- Input data -
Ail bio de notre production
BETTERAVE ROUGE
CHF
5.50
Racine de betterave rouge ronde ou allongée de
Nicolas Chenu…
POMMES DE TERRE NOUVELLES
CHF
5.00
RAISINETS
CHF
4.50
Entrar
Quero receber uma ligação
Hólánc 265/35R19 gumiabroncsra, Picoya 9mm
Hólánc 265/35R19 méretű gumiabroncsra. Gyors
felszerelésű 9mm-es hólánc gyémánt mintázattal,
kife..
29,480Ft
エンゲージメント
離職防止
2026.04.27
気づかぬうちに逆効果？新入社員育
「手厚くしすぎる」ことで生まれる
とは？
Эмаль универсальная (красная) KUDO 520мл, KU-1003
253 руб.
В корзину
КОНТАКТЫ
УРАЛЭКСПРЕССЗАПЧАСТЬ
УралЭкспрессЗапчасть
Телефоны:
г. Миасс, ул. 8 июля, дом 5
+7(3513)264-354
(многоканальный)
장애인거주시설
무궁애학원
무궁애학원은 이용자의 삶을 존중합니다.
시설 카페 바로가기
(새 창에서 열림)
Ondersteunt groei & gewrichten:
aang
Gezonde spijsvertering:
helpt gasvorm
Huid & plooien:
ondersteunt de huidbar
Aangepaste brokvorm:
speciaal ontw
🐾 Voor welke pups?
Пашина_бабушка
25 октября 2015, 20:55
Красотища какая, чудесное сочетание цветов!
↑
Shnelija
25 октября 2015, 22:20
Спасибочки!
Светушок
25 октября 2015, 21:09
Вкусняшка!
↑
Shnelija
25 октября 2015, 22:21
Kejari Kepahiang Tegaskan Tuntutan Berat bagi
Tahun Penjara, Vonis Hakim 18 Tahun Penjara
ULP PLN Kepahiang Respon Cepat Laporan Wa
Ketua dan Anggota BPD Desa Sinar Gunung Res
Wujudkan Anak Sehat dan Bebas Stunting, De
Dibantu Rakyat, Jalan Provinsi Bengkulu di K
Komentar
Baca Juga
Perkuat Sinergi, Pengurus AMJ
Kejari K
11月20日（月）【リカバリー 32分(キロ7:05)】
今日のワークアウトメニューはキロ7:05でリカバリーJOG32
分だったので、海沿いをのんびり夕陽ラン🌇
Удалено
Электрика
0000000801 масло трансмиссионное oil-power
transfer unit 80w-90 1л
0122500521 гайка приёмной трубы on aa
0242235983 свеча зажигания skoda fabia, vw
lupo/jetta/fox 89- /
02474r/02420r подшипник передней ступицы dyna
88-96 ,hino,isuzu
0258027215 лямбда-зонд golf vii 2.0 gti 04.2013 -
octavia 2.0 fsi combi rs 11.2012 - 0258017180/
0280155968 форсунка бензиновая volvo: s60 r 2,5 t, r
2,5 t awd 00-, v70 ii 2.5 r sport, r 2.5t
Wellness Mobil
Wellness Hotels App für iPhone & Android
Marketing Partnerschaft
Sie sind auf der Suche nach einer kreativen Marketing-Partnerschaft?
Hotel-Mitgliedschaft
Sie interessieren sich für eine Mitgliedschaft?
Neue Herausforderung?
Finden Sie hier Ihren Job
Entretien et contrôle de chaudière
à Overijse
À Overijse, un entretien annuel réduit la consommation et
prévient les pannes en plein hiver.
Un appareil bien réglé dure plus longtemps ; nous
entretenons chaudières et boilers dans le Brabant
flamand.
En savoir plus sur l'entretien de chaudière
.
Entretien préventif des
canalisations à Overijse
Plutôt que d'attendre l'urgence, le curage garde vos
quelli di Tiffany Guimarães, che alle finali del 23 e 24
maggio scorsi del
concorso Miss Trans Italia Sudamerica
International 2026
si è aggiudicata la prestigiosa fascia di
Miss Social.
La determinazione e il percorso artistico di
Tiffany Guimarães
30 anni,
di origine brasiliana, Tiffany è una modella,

- Problem details -
Which lines above include the string "Miss"? Show them.

- Task output -
concorso Miss Trans Italia Sudamerica
Miss Social.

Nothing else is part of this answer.